Fredonia Shakespeare Club hears paper: Lech Walesa

Lucy Richardson

The tenth meeting of the Fredonia Shakespeare Club was held on Jan. 9, hosted by Mary Jane Walker. President Lucille Richardson welcomed 12 members.

Priscilla Bernatz read the minutes from the Dec. 12 meeting. The minutes were as written.

The Club’s area of study this year is Nobel Prize Winners. President Richardson read her paper “Nobel Peace Prize 1983 “ which is summarized as follows:

It was by no accident of chance that Lech Walesa was accorded the international community’s most prestigious honor, winning out over 79 other nominees. In reviewing the factors that led to his selection. Richardson provided a comprehensive perspective of that critical time period in Eastern Europe (1970-1983) prior to his selection.

In viewing the primary reasons for his Nobel prize award, we are struck by Walesa’s ‘stunning capacity for leadership, one that would result not only in his having founded and provided the long term leadership of the first independent labor union “Solidarity” behind the “Iron Curtain,” (he would subsequently succeed to the presidency of Poland from 1990-1995) but his leadership of this labor union, such an inspiring example to other countries under Soviet domination, would prove to be TRANSFORMATIONAL. It would be responsible for an unprecedented nation-wide working class movement, a revolution which drew from all skilled professions, one involving virtually 1/3 of the working population of Poland. In its prolonged efforts for economic, social and governmental reforms, it led not only to the fall of Communism in Eastern Europe (in 1991 with Mikhail Gorbachev’s rise to power), but to its transition to democracy.

In the course of her detailed discussion of the “Historical Timeline of the Evolution and Founding of “Solidarity,” presented to all members in hand-out form, Richardson highlighted not only his role in almost every aspect of Poland’s union activism, his having been a delegate to if not the chairman of the many Workers” Committees or Councils that were established to progressively increase their rights, but she also emphasized the strategies that Walesa used to accomplish these goals, their being consistently based upon negotiation and non-violent resistance. They were just those that were required of any Nobel Peace Prize candidacy, having consisted of peaceful resistance in the form of strikes — those that could not fail to get the full attention of the authorities.

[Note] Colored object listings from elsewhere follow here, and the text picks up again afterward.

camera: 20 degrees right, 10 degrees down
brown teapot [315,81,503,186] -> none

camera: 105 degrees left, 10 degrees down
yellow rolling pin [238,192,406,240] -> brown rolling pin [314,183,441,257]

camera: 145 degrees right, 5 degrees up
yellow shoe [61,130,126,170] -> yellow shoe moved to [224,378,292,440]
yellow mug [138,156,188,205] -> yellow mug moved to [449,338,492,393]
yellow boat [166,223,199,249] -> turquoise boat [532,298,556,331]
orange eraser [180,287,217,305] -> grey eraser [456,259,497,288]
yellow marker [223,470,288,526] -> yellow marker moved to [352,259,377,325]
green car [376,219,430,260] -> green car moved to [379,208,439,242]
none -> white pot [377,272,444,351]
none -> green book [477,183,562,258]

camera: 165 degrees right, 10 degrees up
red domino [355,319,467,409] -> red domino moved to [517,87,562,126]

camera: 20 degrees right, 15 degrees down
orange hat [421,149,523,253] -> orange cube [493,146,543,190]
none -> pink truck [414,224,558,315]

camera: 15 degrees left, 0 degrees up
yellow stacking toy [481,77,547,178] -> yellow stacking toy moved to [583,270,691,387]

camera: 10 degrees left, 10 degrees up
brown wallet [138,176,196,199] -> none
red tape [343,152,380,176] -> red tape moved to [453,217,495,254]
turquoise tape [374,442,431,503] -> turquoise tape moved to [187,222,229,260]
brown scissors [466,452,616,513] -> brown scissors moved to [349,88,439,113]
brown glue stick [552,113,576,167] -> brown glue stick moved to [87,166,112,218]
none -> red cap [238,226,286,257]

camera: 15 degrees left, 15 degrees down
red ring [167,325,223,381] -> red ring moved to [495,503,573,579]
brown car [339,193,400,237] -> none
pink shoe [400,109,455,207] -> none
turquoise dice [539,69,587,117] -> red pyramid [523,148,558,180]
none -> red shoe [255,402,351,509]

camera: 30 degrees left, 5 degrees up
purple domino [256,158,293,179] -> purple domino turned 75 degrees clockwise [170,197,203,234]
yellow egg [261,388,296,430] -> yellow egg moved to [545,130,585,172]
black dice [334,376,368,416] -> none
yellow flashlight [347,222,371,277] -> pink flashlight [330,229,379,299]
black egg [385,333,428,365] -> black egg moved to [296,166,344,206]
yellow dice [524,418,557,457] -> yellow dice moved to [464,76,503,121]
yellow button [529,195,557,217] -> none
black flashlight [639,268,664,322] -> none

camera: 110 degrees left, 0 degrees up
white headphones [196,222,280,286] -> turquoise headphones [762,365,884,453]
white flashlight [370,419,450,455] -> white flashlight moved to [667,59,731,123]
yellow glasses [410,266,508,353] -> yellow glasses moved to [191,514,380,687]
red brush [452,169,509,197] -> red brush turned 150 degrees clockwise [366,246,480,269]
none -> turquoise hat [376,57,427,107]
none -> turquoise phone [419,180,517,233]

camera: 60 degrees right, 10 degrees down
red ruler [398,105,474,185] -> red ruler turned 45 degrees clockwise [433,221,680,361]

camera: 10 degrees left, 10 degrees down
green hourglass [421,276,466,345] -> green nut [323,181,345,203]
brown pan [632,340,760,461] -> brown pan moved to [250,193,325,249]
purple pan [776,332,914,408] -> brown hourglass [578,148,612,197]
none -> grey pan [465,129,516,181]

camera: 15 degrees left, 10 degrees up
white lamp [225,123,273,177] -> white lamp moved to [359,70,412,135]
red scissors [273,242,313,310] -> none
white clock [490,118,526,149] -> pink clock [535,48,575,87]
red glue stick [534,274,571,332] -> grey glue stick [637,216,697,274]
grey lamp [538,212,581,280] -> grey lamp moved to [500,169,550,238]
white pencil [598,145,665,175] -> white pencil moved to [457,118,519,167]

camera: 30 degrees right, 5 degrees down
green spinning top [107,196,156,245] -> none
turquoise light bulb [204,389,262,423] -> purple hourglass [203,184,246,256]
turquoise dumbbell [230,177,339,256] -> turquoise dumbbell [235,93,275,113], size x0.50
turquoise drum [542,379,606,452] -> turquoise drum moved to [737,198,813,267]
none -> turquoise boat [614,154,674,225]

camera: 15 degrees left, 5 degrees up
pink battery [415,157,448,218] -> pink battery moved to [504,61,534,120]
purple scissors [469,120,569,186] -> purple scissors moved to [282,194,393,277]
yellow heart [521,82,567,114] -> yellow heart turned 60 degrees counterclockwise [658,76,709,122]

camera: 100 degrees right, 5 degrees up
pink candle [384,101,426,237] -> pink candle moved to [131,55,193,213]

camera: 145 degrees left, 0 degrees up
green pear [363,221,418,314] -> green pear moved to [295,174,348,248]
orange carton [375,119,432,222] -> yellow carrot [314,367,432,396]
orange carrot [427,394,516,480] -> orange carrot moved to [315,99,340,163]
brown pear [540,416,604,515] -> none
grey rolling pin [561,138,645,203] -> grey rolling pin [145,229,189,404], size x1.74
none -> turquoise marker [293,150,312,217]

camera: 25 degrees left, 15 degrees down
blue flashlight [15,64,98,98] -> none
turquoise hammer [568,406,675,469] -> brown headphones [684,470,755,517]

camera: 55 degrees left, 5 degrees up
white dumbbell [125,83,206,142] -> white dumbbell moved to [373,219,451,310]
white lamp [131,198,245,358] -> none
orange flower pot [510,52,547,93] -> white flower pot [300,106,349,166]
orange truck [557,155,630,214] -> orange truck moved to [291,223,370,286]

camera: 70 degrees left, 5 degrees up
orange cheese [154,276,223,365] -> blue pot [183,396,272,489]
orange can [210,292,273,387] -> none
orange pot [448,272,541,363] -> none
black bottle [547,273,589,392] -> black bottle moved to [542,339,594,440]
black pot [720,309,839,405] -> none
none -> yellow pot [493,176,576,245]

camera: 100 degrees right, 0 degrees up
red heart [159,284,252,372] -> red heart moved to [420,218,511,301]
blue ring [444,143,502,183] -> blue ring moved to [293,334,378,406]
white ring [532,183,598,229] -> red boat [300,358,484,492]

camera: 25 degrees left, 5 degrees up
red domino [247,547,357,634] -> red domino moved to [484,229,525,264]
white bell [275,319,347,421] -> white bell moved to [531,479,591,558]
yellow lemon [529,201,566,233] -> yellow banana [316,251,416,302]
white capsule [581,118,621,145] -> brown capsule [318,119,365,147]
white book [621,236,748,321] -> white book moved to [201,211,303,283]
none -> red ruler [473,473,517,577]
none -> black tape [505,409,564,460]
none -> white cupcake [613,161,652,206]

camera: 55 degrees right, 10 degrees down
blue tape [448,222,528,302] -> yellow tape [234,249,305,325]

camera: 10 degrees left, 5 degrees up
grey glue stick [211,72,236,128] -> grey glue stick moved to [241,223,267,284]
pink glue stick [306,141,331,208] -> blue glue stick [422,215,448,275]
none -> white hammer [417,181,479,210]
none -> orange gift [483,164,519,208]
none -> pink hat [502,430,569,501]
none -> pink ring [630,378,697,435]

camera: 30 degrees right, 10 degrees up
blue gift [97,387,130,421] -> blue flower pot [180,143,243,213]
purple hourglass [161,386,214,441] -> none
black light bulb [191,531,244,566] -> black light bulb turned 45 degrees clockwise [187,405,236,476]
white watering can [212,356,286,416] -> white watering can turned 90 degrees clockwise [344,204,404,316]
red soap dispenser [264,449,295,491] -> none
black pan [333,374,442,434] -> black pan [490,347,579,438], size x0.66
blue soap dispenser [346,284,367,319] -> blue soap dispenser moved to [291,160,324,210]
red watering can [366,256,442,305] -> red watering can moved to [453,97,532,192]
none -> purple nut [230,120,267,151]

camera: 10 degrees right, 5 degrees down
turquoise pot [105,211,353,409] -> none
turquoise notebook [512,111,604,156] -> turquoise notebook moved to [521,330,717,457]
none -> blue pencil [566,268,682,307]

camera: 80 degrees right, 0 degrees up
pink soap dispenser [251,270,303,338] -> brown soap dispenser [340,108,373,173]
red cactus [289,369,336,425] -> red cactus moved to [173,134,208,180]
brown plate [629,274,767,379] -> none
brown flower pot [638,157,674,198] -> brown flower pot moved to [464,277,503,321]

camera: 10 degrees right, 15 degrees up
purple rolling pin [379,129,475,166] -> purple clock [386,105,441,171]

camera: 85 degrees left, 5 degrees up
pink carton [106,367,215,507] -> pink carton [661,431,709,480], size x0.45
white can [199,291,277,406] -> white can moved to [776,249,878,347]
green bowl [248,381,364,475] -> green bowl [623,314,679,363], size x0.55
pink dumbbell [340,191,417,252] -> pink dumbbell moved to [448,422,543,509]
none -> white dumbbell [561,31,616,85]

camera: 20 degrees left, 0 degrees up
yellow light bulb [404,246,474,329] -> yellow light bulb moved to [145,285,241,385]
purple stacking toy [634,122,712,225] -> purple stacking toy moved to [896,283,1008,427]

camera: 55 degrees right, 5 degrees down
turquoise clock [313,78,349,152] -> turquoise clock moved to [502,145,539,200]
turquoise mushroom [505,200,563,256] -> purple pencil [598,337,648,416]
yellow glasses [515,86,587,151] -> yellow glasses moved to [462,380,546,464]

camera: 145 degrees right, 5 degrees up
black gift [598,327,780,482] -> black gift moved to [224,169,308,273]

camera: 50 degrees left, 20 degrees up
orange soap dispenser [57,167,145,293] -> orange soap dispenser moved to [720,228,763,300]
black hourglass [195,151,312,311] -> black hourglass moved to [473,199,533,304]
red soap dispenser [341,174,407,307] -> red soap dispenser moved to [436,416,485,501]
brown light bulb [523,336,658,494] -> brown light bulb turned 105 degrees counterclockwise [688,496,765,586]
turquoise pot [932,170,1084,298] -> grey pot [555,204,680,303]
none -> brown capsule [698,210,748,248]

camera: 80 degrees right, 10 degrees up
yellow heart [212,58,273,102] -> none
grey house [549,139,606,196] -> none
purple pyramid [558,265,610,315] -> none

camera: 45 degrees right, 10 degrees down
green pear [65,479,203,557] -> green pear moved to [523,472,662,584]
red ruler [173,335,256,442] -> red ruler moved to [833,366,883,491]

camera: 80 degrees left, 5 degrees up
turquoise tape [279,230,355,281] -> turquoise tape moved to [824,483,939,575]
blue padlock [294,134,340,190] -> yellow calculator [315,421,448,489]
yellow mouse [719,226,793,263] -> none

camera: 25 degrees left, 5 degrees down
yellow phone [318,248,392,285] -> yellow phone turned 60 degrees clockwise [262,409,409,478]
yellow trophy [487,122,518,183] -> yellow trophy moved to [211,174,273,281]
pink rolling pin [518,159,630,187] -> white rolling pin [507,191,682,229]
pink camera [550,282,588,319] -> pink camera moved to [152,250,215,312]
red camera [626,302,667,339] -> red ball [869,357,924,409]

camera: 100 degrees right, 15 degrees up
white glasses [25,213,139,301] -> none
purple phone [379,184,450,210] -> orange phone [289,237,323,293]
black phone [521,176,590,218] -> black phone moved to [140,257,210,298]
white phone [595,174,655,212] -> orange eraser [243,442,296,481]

As strike after strike took place after the bloody government crack-down in the Gdansk shipyards in 1970 — demonstrations that were instigated against flagrantly abusive working conditions — what followed consisted of a periodic series of high level negotiations with the communist authorities. It amounted to an almost continuous “battle of wills,” a strategy of BRINKSMANSHIP with each side assessing just how far it could go without losing control — the type of risk vs. reward strategies that could have the most unintended consequences. Although some progress had been made in regard to workers’ economic, legal, and human rights (gaining leverage due to strike activity), the government all too often did not negotiate in good faith and reneged on its promises . . . Offended by this gross lack of transparency, Walesa, at great risk to his economic well-being in contesting them — but true to his strength of character — was therefore fired (duplicating that which had already occurred on two previous occasions). During this intervening period, Walesa found himself not only under constant surveillance but periodic 48-hour arrest.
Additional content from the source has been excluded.